“The true adventurer goes forth aimless and uncalculating to meet and greet unknown fate.” –O. Henry
I have to admit that when I first heard the term “couchsurfing” from a travel loving friend back in my early college years, I was a bit apprehensive.
You must be insane to shack up at a complete strangers house, even if you are paying zero cost.
As if reading my mind, my travel loving friend just replied, “I know it sounds creepy, but it’s a truly wonderful experience.”
Hmmm. I made a mental note to myself to maybe maybe someday give it a shot. Just maybe.
But let’s rewind for a second: what exactly is “couchsurfing?”
Couchsurfing is a social network specifically designed for travelers, aimed to cultivate community, lifelong learning, and more accessible traveling.
It allows potential travelers to search the couchsurfing website for available “hosts,” or locals in the area with room in their home for you to stay. Prospective travelers can then “apply” to stay at the house by writing short paragraphs expressing their interest in the hosts, and asking permission to stay there.

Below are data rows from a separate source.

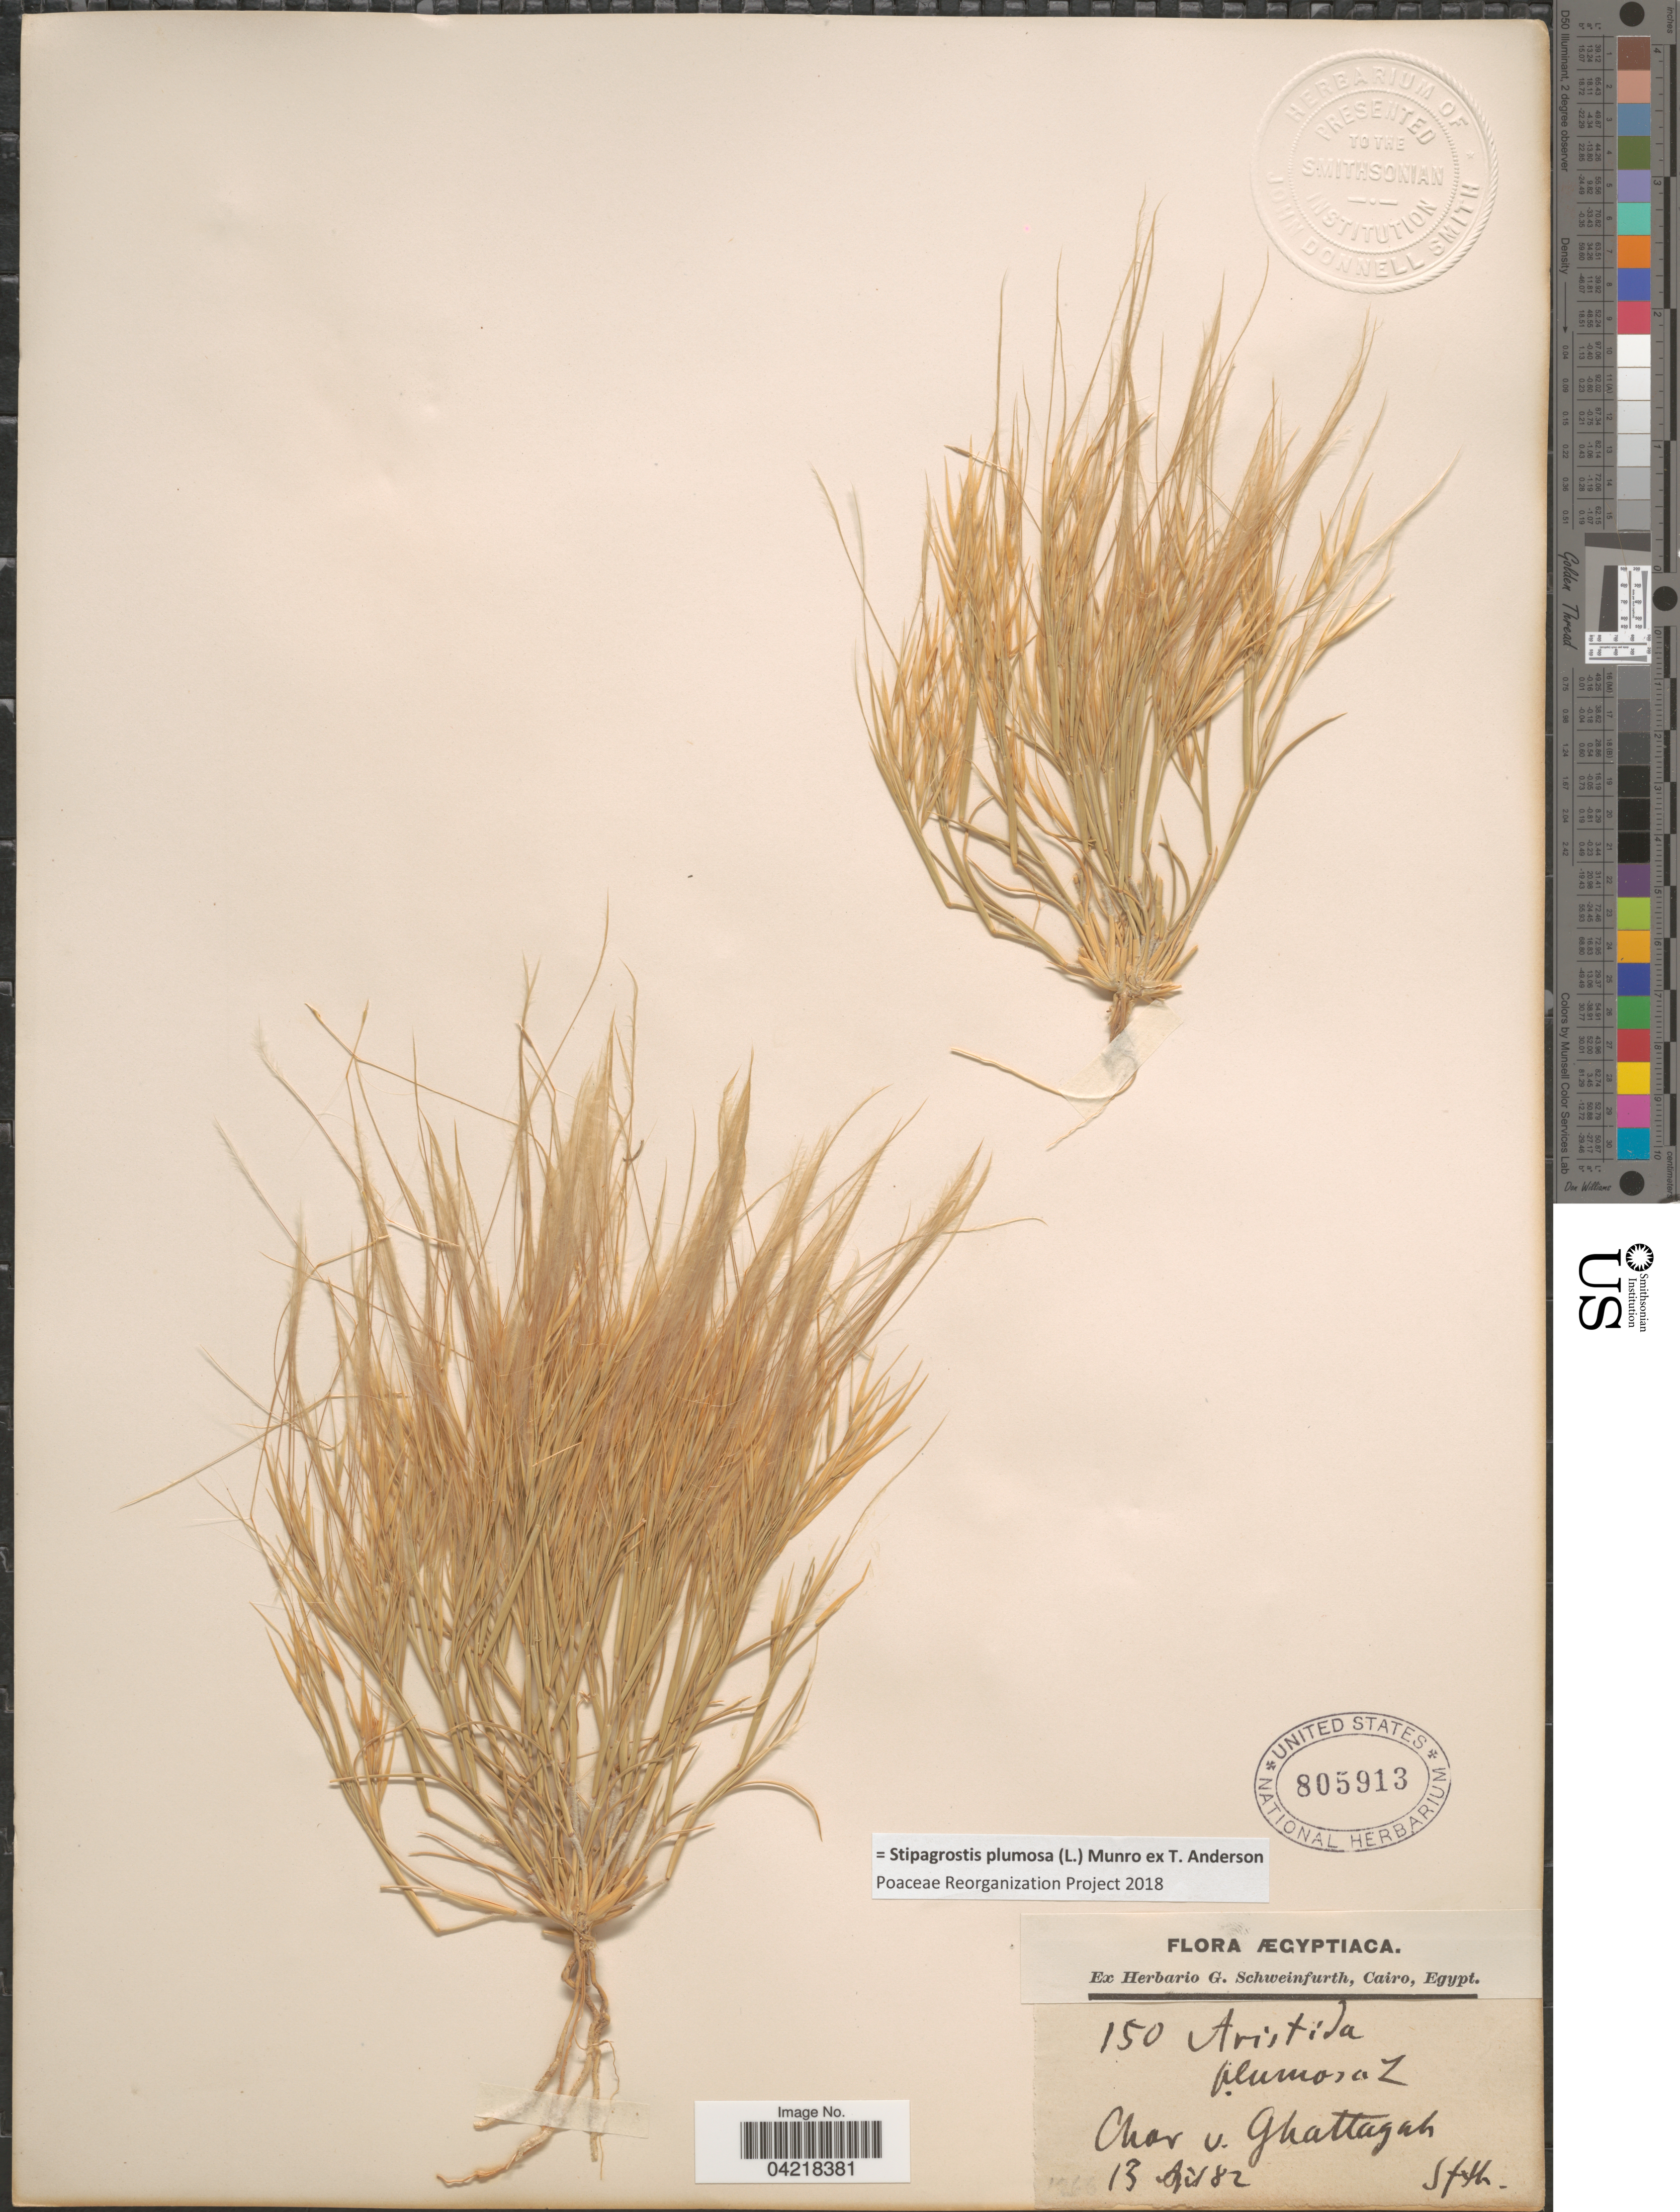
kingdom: Plantae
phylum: Tracheophyta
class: Liliopsida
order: Poales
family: Poaceae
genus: Stipagrostis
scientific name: Stipagrostis plumosa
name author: (L.) Munro ex T. Anderson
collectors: G. A. Schweinfurth (herbarium)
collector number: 150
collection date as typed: Transcribed d/m/y: 13/4/82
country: Egypt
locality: Ægyptiaca. Char [interpreted] v. Ghattagah.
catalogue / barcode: US 805913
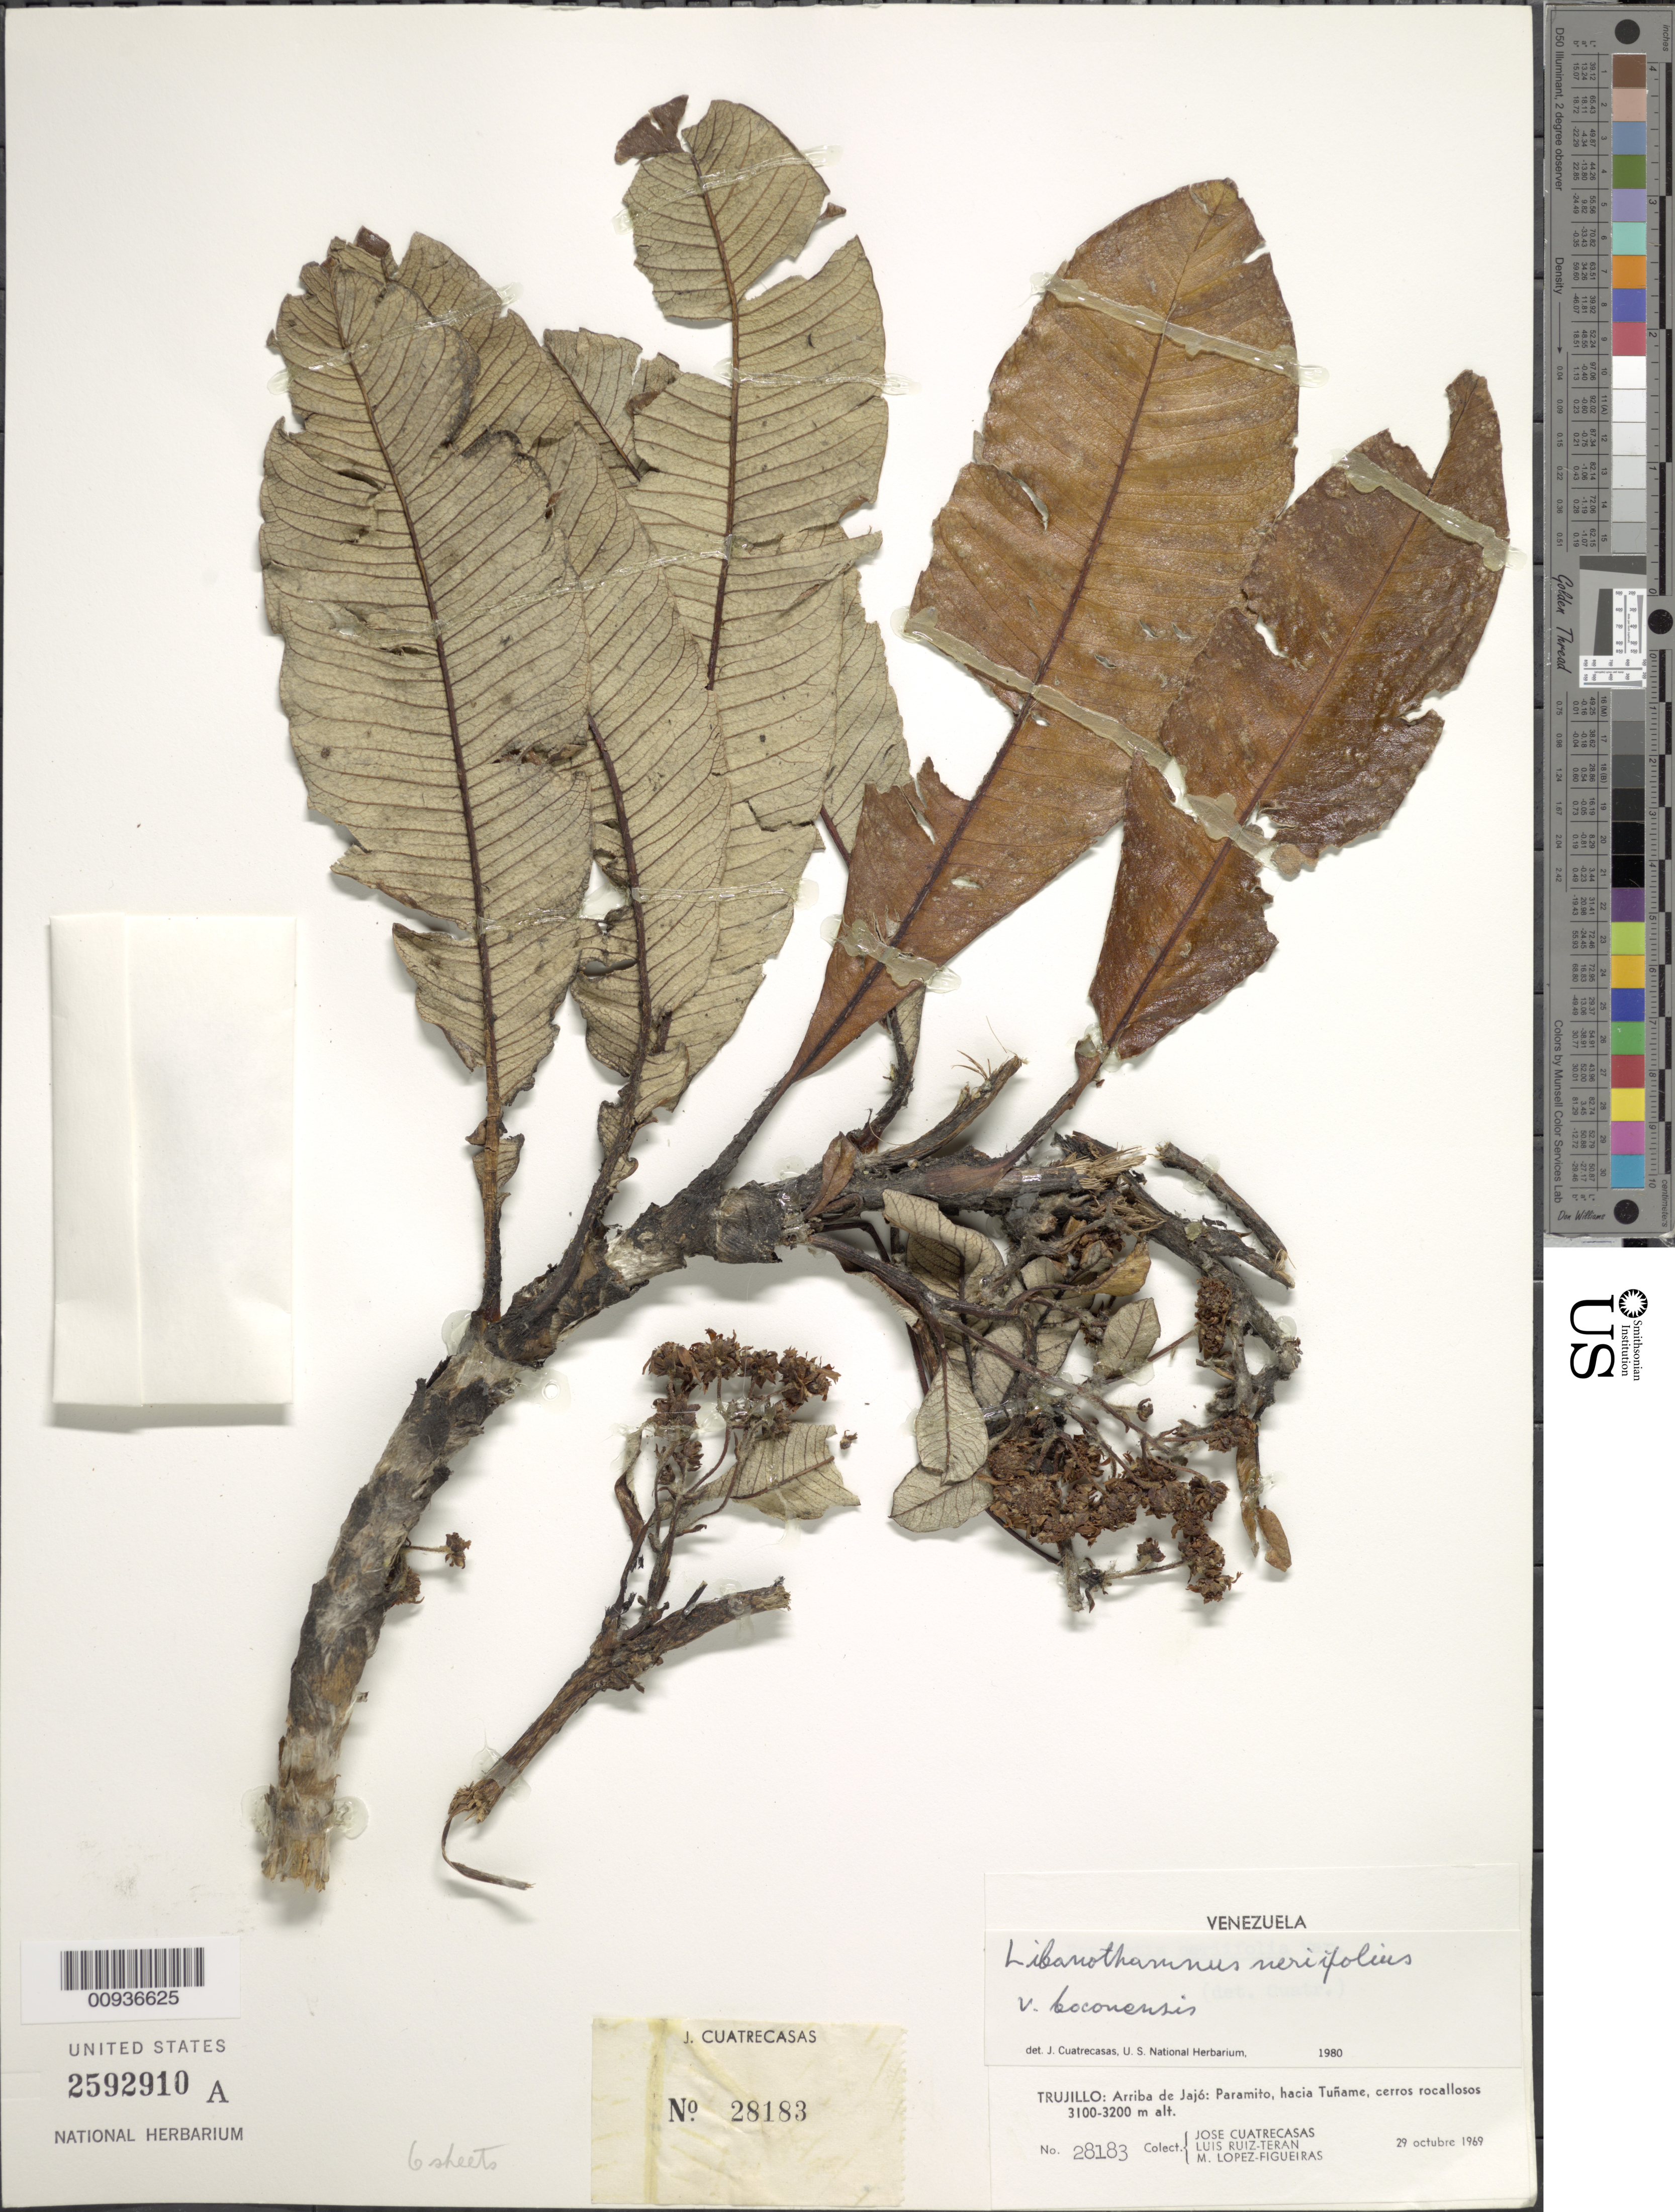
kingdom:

But, before you get freaked out, there are ways to screen for creepos –
1. References – every guest and host is recommended to leave honest references after a couchsurfing experience, so as to better inform future guests/hosts.
2. Vouches – a vouch is basically a sign that you would trust this person to stay in your house while you were away for a week (or insert other scenario here). In order to give vouches though, you need to have been vouched for three times first.
So the obvious point is – if you come across a member who has many negative references, don’t stay there. As simple as that.
Apart from being a cheap option for travelers on the budget, the values of couchsurfing dig much deeper:
Lifelong learning – Couchsurfing is about an exchange of knowledge, whether related to a hobby, a field, an academic discipline, a culture, or an experience
Community – Couchsurfing aims to clash with our increasingly isolated culture, and bridge community through connections among travelers
The Unknown – Couchsurfing forces people to face their fear of the unknown by putting them in unfamiliar situations, which help them grow and build trust in themselves and the universe.
Another pro to couchsurfing is the fact that interacting with a local guarantees more information than if you were just routing your trip based on Tripadvisor or other travel advice websites or books.
Another good note to make is that you do not need to just use couchsurfing for well, couchsurfing: you can also use it as a way to meet people in the city you are visiting (or your own city) by searching the forums on the website. Often times there are “couchsurfing meetups” in which couchsurfers meet at a centralized location whether a restaurant, potluck, or other event, to mingle and make community.
I have done both actual couchsurfing and meeting couchsurfers, and I have not had a bad experience yet. Always someone new to meet, and something interesting to learn.
The great thing about the couchsurfing experience is that it pushes you to try something you wouldn’t have tried otherwise; it pushes you outside of your comfort zone bubble in every sense of the word: not only are you exploring a new area, but you are also pushing yourself to open up and meet new people. And before you know it, you are opening up to a stranger and learning about their experiences, travel adventures, and stories.
I mean seriously, yolo ya’ll.
Thoughts? Have you ever couchsurfed?